Any information on this would be greatly appreciated - thanks!
jacobk, hey, look at the bright side, at least you didn't get a ton of monkey shit thrown at you...here is my best guess on threads that might be helpful:
I hope those threads give you a bit more insight.
bump
I'm not really qualified to be giving much advice but I did rotate through a munis desk this summer and can add a little bit of insight.
a. The hours they worked were the most relaxed out of all the desks I saw/rotated on. They were ALL gone by 5-5:15pm (underwriters, traders and salespeople). Yes, even the analysts/junior traders. They did come in at around 6:30-6:45am, though.
b. Met 2-3 people that had made the switch from public finance to Munis S&T, although they were salespeople and not traders. So definitely not uncommon.

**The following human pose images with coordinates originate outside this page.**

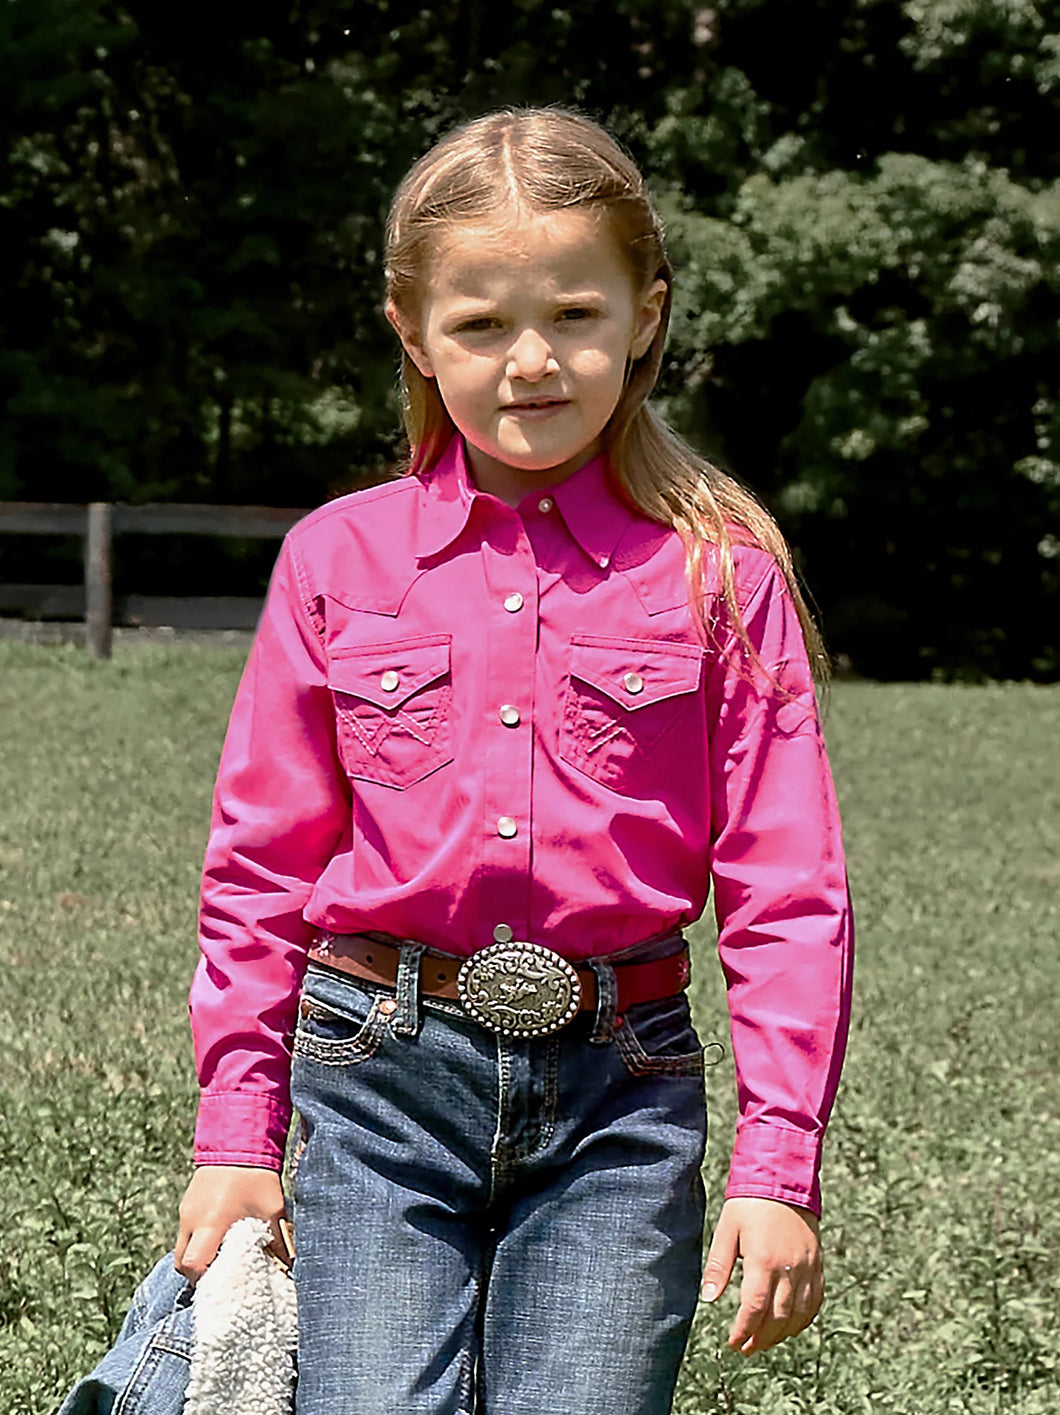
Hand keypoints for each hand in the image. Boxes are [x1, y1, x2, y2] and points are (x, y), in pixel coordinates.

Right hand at [175, 1164, 288, 1283]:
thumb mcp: (273, 1208)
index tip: (222, 1285)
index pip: (193, 1264)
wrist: (239, 1139)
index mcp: (210, 1223)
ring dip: (197, 1256)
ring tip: (221, 1257)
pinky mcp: (186, 1203)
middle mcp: (192, 1220)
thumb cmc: (257, 1175)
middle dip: (198, 1274)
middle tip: (221, 1276)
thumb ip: (279, 1240)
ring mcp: (185, 1211)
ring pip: (181, 1248)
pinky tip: (217, 1237)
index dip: (204, 1280)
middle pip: (181, 1263)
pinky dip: (197, 1241)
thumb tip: (290, 1265)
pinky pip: (185, 1232)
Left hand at [700, 1196, 822, 1354]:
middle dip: (761, 1338)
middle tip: (746, 1348)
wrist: (783, 1179)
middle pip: (778, 1318)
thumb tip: (708, 1298)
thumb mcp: (727, 1230)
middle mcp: (789, 1268)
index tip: (733, 1343)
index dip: (743, 1331)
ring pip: (799, 1315)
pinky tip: (790, 1325)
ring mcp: (807, 1267)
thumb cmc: (749, 1203)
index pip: (754, 1309)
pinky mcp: (817, 1263)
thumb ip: (718, 1266)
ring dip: (781, 1334)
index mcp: (763, 1260)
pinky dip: (803, 1319)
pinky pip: (815, 1301)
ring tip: (764, 1341)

c. In terms of comp, I remember speaking with a salesperson one day and she told me that the hours were great "but we don't get paid as much as many other desks". Take that as you will.
d. In terms of the work itself, It is very slow-paced, at least compared to the other desks I rotated on. It is also a very old business that hasn't changed much in many years so it is common to see many traders/salespeople in their 40's and even 50's.
e. You definitely know a lot more than me about liquidity in the Munis market but from what I saw and was told, there is actually a lot more supply than there is demand right now. I think a bigger issue is the fact that there are less issuances going on even though rates are at historically low levels. I believe this has something to do with the tax reform as it relates to advanced refunding.
Personally, I didn't really like the culture and how things are done in the munis space. It was too slow-paced and old-school (in a bad way) to what I was/am interested in. But you do get really good hours and decent comp. Lastly, the fact that there is very little turnover in that space creates a very family-like culture where a lot of people actually know each other outside of work and often times know their respective families. At least for the bank that I interned at.
Just my two cents. I'm just an intern so would take it with a grain of salt.
That was some great intel! Thanks a ton. Were you interning at a MM or BB bank? If BB, then it doesn't seem like there is reason to go to MM with those hours. Seems like the rotational did you well.
Did you have any observations of comparing underwriters/salespeople/traders in terms of which seemed the most enjoyable or technical?